→ Provided data
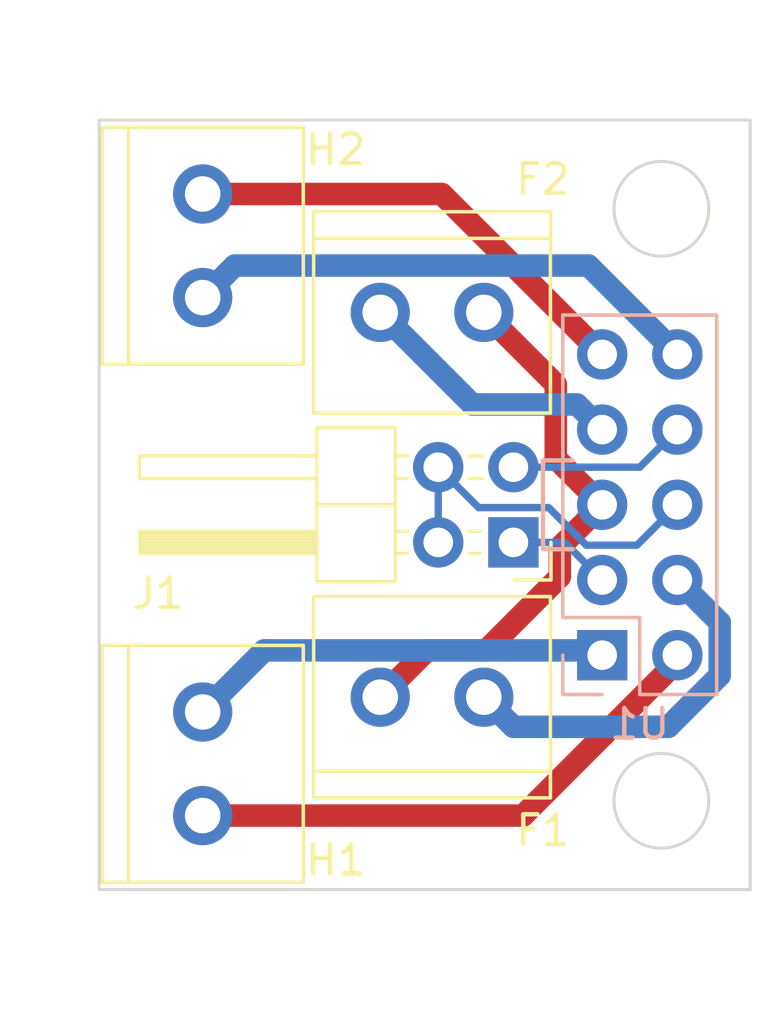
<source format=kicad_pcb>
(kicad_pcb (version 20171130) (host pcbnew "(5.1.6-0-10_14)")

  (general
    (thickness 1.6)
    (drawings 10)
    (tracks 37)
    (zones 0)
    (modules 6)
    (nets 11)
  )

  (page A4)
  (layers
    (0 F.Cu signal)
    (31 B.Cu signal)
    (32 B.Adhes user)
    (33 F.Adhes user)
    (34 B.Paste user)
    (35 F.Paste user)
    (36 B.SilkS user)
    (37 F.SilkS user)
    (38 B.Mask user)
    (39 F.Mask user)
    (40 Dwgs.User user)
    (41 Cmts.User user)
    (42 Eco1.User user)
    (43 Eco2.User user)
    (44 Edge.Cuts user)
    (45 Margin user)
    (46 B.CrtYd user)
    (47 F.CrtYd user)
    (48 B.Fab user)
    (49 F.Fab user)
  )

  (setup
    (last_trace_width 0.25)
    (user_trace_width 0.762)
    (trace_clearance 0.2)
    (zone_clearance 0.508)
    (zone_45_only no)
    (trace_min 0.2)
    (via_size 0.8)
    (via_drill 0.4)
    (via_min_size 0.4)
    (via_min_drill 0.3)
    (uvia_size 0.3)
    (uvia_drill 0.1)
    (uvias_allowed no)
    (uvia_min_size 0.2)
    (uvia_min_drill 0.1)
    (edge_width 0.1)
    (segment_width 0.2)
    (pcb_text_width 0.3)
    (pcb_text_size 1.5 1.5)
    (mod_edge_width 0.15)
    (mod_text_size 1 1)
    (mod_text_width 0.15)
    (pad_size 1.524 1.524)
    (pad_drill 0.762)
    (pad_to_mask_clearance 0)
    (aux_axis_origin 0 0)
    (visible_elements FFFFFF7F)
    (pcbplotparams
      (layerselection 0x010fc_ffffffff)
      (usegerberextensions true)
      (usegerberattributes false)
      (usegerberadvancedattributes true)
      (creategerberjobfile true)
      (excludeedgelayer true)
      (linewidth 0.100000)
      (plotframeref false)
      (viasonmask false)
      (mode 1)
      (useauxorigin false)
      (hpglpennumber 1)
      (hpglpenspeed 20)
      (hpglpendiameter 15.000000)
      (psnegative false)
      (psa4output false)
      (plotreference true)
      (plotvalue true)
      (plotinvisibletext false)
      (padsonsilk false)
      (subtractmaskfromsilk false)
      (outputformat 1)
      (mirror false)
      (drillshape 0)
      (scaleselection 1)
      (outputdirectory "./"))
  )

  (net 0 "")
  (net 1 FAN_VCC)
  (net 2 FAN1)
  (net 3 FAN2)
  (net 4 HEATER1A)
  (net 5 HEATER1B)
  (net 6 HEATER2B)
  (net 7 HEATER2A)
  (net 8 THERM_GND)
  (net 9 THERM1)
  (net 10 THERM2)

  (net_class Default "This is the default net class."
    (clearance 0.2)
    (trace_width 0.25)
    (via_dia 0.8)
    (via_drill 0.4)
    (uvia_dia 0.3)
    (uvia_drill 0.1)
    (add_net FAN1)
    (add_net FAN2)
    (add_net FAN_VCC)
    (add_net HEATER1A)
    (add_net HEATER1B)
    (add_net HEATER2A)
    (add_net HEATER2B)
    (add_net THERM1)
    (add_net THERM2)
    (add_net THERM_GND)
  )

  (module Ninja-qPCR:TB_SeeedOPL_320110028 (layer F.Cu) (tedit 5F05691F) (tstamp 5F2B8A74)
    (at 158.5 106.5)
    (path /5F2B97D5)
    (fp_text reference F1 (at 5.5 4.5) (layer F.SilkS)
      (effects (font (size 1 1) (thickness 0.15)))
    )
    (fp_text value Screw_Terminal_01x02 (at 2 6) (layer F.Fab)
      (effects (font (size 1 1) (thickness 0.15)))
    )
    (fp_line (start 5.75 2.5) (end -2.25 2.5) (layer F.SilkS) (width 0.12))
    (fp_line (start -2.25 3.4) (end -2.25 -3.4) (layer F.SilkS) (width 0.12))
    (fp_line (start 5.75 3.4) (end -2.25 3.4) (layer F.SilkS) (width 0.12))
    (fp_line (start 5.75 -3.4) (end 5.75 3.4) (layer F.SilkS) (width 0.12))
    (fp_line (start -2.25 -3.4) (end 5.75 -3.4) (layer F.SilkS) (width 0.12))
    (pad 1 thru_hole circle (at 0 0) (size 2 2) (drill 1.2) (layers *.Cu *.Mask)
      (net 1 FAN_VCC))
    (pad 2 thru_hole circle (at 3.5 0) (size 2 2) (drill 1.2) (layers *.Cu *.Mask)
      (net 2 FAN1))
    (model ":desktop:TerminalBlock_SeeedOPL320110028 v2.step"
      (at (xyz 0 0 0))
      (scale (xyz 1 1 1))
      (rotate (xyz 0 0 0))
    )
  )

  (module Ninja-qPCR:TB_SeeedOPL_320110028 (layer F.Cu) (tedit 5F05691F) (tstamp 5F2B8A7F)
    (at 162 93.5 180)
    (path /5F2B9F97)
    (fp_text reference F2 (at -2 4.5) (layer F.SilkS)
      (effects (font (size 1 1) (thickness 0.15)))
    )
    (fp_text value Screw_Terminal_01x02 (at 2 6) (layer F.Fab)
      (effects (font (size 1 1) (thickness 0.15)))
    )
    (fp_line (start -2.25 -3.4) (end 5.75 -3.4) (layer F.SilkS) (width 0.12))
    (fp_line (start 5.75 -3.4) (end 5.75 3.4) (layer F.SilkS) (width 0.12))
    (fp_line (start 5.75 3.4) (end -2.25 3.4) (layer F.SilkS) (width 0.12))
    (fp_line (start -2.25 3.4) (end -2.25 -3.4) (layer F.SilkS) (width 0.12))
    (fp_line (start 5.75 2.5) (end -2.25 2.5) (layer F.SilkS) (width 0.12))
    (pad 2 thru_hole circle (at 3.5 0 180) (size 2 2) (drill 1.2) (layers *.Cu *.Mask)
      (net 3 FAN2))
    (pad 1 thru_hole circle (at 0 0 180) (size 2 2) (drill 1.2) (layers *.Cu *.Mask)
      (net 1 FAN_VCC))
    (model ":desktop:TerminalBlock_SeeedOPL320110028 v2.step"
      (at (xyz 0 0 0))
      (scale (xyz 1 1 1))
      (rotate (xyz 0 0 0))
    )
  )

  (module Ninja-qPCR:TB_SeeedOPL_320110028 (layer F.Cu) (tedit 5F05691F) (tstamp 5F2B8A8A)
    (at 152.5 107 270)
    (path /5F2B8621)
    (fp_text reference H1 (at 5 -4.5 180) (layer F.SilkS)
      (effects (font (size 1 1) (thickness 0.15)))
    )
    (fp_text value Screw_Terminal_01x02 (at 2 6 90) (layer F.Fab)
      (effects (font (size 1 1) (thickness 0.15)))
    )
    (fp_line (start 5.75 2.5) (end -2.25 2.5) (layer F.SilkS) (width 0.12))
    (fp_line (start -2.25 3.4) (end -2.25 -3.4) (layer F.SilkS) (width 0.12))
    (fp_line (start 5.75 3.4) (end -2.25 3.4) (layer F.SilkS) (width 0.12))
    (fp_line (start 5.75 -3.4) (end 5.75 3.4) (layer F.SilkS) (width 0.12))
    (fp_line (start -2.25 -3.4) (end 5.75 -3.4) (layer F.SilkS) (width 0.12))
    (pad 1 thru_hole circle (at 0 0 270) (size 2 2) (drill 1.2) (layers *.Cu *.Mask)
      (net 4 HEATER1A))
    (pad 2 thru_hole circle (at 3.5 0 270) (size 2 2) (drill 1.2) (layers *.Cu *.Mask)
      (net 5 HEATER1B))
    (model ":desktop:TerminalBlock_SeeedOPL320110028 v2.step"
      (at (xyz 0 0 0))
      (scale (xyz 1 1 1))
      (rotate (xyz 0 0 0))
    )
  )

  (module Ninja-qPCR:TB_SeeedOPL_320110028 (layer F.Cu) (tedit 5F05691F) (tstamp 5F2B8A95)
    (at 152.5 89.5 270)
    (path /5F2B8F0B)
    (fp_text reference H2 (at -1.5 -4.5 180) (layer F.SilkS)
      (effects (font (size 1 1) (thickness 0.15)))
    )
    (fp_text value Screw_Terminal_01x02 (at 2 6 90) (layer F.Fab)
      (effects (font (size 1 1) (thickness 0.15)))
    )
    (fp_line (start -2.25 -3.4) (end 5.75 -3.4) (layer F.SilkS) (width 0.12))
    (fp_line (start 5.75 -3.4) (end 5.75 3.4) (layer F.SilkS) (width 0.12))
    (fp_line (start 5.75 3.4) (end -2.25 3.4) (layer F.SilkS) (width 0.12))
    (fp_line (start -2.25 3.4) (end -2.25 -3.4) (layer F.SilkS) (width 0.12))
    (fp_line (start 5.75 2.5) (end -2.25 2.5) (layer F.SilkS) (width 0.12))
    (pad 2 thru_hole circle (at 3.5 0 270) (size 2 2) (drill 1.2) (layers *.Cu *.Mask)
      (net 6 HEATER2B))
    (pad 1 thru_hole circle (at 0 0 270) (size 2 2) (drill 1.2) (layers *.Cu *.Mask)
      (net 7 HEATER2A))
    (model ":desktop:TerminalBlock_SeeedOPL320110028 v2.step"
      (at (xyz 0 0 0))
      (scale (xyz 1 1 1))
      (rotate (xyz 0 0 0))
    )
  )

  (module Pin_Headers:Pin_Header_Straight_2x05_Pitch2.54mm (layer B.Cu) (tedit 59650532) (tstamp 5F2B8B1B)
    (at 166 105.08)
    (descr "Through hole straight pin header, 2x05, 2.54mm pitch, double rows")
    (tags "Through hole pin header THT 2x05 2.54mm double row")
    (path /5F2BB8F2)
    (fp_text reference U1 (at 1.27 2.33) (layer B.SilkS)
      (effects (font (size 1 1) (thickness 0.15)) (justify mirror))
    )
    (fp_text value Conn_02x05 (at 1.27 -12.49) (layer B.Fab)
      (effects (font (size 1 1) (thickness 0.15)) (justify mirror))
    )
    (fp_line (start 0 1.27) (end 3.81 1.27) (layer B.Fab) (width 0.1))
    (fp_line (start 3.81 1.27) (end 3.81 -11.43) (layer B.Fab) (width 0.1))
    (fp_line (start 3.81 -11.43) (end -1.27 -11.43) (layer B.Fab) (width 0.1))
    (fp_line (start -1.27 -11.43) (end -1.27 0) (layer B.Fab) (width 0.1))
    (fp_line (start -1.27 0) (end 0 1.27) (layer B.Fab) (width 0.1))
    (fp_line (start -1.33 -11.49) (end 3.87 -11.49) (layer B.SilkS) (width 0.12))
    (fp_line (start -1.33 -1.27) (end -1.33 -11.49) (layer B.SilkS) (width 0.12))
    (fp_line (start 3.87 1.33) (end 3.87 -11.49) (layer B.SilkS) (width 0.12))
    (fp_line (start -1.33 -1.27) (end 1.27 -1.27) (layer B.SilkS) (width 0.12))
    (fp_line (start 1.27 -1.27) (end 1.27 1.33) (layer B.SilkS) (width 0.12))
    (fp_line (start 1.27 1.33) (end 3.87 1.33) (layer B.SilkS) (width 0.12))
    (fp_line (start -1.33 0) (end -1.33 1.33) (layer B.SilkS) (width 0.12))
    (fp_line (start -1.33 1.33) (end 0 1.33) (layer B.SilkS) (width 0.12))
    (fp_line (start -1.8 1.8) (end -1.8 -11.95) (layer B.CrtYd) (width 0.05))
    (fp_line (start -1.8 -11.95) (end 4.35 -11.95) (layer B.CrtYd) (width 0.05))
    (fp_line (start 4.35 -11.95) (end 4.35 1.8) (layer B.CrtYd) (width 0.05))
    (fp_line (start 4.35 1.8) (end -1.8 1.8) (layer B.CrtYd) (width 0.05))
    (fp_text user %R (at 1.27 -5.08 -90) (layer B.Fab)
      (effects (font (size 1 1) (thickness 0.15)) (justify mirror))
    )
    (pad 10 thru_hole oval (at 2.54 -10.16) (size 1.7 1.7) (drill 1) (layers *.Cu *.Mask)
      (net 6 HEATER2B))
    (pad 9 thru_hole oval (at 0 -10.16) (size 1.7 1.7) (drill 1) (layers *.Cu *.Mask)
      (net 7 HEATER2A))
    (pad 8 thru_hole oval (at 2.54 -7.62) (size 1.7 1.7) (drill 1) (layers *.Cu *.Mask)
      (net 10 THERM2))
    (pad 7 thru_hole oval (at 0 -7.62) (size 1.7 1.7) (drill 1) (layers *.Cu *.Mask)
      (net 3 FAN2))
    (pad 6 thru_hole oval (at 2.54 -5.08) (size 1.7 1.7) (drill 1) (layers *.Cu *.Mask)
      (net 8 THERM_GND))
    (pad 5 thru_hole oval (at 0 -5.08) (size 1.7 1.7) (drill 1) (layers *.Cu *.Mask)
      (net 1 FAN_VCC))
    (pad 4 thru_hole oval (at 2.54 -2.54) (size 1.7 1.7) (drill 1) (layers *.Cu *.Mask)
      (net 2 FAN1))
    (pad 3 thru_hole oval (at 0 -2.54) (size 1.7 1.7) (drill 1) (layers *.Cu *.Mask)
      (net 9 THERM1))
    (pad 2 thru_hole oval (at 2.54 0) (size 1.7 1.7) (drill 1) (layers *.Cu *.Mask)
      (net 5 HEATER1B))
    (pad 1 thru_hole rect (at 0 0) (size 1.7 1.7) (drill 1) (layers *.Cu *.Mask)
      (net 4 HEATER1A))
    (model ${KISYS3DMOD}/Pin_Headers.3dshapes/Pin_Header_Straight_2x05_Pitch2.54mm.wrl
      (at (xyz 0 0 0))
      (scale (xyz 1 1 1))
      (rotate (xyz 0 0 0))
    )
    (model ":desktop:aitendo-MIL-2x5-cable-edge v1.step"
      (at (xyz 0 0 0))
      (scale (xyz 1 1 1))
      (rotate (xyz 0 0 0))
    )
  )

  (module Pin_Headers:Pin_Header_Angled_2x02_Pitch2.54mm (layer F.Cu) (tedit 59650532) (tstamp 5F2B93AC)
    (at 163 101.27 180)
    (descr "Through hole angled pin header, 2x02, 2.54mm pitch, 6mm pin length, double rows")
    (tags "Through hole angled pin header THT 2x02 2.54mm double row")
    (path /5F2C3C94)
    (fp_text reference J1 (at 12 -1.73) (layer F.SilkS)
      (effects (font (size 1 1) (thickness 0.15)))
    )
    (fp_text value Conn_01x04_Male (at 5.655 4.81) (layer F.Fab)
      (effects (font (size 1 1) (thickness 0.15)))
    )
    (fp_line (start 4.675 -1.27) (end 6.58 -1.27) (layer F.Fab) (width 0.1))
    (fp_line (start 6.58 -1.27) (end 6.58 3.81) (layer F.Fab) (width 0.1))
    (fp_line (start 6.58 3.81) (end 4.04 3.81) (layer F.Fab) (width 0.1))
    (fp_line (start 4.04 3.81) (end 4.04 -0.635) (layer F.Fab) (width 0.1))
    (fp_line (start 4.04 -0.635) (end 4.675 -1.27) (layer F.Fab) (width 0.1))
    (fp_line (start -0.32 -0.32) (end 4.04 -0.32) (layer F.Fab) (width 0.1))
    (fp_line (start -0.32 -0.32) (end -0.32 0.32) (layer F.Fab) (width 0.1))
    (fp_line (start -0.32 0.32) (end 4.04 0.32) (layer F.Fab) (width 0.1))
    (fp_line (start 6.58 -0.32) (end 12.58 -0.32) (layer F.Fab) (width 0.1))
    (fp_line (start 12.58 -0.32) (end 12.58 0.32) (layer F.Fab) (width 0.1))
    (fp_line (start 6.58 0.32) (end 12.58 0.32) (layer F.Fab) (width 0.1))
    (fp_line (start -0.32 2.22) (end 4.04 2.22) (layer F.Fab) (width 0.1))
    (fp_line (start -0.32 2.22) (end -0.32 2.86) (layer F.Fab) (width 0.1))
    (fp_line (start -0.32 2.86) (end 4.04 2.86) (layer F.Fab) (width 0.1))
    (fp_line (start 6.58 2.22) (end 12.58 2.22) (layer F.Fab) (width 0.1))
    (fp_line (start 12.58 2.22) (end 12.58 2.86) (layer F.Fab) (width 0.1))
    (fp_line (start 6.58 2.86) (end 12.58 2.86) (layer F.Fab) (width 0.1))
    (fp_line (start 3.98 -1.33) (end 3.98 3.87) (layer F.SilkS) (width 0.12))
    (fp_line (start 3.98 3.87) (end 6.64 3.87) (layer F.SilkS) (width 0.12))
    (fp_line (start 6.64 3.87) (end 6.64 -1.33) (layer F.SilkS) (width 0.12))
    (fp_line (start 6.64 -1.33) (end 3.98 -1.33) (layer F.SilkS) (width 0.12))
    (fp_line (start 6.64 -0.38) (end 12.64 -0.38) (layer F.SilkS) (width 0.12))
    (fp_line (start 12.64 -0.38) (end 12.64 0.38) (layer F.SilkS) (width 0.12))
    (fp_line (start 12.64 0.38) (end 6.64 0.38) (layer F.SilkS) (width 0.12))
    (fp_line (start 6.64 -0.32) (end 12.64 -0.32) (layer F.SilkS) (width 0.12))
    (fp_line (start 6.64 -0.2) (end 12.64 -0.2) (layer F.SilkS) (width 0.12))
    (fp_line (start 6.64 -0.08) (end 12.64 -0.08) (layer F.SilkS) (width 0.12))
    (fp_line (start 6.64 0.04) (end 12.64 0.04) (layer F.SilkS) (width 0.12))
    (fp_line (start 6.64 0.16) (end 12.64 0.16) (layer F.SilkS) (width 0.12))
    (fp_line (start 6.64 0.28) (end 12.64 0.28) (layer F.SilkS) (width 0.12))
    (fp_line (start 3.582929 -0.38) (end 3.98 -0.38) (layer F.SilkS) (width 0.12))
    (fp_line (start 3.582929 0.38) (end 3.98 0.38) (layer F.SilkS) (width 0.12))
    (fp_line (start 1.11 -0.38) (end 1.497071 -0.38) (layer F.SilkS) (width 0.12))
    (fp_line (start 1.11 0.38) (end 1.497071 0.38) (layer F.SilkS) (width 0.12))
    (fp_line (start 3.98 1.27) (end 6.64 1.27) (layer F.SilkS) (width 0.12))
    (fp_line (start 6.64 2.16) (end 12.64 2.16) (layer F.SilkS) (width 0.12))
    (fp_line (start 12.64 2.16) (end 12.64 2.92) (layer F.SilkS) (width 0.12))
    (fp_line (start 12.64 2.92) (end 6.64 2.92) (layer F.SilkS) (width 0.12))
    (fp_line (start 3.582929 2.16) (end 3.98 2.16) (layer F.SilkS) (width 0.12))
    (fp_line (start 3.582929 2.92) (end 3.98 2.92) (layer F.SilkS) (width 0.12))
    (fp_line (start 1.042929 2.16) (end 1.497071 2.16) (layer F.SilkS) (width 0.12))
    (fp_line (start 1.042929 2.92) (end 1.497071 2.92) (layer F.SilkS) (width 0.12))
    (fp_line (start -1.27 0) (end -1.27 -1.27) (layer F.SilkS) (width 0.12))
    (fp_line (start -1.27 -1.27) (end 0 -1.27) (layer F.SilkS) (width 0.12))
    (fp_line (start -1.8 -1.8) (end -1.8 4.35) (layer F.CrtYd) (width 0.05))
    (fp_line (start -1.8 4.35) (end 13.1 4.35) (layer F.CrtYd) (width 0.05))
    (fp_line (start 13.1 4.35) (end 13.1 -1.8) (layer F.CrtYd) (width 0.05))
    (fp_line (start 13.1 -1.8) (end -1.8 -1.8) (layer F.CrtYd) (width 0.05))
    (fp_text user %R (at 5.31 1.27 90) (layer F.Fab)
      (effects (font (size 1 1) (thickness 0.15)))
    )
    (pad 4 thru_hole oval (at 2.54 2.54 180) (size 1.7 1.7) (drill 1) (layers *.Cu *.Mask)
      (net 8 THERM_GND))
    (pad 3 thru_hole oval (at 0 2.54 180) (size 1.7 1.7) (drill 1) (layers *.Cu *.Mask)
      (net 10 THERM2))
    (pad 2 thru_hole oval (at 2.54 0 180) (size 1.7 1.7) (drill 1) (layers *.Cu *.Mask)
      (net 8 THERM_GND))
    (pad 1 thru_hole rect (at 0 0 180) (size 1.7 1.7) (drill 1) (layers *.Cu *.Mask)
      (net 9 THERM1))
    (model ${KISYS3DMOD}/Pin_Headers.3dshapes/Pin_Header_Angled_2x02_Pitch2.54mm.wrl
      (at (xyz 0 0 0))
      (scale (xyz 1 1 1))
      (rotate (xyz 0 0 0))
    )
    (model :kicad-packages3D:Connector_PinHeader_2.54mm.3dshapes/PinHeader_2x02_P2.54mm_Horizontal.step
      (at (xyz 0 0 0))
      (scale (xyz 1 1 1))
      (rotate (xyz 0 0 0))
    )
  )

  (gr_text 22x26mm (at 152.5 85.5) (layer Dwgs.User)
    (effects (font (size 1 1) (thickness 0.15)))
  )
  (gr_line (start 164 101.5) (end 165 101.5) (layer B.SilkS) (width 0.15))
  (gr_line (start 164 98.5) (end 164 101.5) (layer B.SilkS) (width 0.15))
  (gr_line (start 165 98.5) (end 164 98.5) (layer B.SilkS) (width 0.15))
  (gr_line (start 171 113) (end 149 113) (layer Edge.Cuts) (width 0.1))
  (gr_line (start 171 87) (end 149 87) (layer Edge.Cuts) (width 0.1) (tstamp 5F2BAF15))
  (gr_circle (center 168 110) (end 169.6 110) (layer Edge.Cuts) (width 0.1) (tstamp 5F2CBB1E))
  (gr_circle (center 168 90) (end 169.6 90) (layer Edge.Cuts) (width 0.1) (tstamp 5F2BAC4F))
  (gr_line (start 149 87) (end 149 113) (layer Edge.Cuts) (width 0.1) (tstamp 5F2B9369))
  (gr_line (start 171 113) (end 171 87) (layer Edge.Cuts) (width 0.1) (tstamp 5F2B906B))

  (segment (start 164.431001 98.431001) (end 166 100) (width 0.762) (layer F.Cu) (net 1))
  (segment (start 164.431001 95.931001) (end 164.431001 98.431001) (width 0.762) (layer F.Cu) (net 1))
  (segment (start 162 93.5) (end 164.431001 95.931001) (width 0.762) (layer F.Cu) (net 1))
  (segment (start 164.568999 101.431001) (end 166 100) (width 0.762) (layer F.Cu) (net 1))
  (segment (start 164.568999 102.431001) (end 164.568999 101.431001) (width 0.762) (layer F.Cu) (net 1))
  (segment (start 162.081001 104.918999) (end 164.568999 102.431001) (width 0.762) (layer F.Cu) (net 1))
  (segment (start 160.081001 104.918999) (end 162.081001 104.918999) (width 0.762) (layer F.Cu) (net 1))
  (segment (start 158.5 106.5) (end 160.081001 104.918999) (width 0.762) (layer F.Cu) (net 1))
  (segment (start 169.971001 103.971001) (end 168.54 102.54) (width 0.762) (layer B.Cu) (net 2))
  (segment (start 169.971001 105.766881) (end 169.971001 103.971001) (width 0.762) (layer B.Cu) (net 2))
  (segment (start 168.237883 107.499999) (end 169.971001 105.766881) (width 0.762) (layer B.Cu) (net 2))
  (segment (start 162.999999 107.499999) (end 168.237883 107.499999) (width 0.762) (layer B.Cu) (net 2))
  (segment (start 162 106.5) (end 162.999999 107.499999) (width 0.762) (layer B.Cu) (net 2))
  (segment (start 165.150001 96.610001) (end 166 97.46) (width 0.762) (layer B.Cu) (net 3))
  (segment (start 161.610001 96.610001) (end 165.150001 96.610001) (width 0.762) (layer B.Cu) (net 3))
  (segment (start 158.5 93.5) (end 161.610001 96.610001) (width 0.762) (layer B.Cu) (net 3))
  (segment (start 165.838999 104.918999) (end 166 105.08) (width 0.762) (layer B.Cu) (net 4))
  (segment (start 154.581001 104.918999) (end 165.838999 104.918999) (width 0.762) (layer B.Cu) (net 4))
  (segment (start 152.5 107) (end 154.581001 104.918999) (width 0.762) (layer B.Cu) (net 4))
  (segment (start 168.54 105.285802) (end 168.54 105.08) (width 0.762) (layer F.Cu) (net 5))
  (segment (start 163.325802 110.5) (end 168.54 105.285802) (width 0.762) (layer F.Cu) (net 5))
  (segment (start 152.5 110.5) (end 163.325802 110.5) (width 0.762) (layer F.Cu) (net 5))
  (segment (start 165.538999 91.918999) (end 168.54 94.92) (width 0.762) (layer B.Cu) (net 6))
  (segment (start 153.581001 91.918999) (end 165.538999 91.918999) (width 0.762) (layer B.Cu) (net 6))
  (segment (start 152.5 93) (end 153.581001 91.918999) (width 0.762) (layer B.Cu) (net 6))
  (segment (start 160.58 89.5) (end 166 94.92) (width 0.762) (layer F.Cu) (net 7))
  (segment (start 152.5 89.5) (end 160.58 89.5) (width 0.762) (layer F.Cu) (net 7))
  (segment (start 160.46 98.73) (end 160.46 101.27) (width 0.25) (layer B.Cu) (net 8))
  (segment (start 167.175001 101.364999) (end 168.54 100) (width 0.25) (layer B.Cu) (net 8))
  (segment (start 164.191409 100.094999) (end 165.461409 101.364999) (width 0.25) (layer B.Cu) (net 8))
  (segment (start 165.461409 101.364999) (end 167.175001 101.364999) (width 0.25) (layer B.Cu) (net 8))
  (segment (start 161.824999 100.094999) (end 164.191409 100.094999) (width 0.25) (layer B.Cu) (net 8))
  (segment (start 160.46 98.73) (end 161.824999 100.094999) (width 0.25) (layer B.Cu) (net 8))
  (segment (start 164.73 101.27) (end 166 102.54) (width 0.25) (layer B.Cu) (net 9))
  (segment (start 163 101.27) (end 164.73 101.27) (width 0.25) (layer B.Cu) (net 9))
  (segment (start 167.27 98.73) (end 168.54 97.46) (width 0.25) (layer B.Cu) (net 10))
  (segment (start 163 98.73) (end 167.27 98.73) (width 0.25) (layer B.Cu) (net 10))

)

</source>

→ Assignment
Up to and including the line with "(pcbplotparams", copy the data above from its first line. Skip pictures.

→ Completed task
<source format=kicad_pcb>
(kicad_pcb (version 20171130) (host pcbnew "(5.1.6-0-10_14)")

  (general
    (thickness 1.6)
    (drawings 10)
    (tracks 37)
    (zones 0)
    (modules 6)
    (nets 11)
  )

  (page A4)
  (layers
    (0 F.Cu signal)
    (31 B.Cu signal)
    (32 B.Adhes user)
    (33 F.Adhes user)
    (34 B.Paste user)
    (35 F.Paste user)
    (36 B.SilkS user)
    (37 F.SilkS user)
    (38 B.Mask user)
    (39 F.Mask user)
    (40 Dwgs.User user)
    (41 Cmts.User user)
    (42 Eco1.User user)
    (43 Eco2.User user)
    (44 Edge.Cuts user)
    (45 Margin user)
    (46 B.CrtYd user)
    (47 F.CrtYd user)
    (48 B.Fab user)
    (49 F.Fab user)
  )

  (setup
    (last_trace_width 0.25)
    (user_trace_width 0.762)
    (trace_clearance 0.2)
    (zone_clearance 0.508)
    (zone_45_only no)
    (trace_min 0.2)
    (via_size 0.8)
    (via_drill 0.4)
    (via_min_size 0.4)
    (via_min_drill 0.3)
    (uvia_size 0.3)
    (uvia_drill 0.1)
    (uvias_allowed no)
    (uvia_min_size 0.2)
    (uvia_min_drill 0.1)
    (edge_width 0.1)
    (segment_width 0.2)
    (pcb_text_width 0.3)
    (pcb_text_size 1.5 1.5)
    (mod_edge_width 0.15)
    (mod_text_size 1 1)
    (mod_text_width 0.15)
    (pad_size 1.524 1.524)
    (pad_drill 0.762)
    (pad_to_mask_clearance 0)
    (aux_axis_origin 0 0)
    (visible_elements FFFFFF7F)
    (pcbplotparams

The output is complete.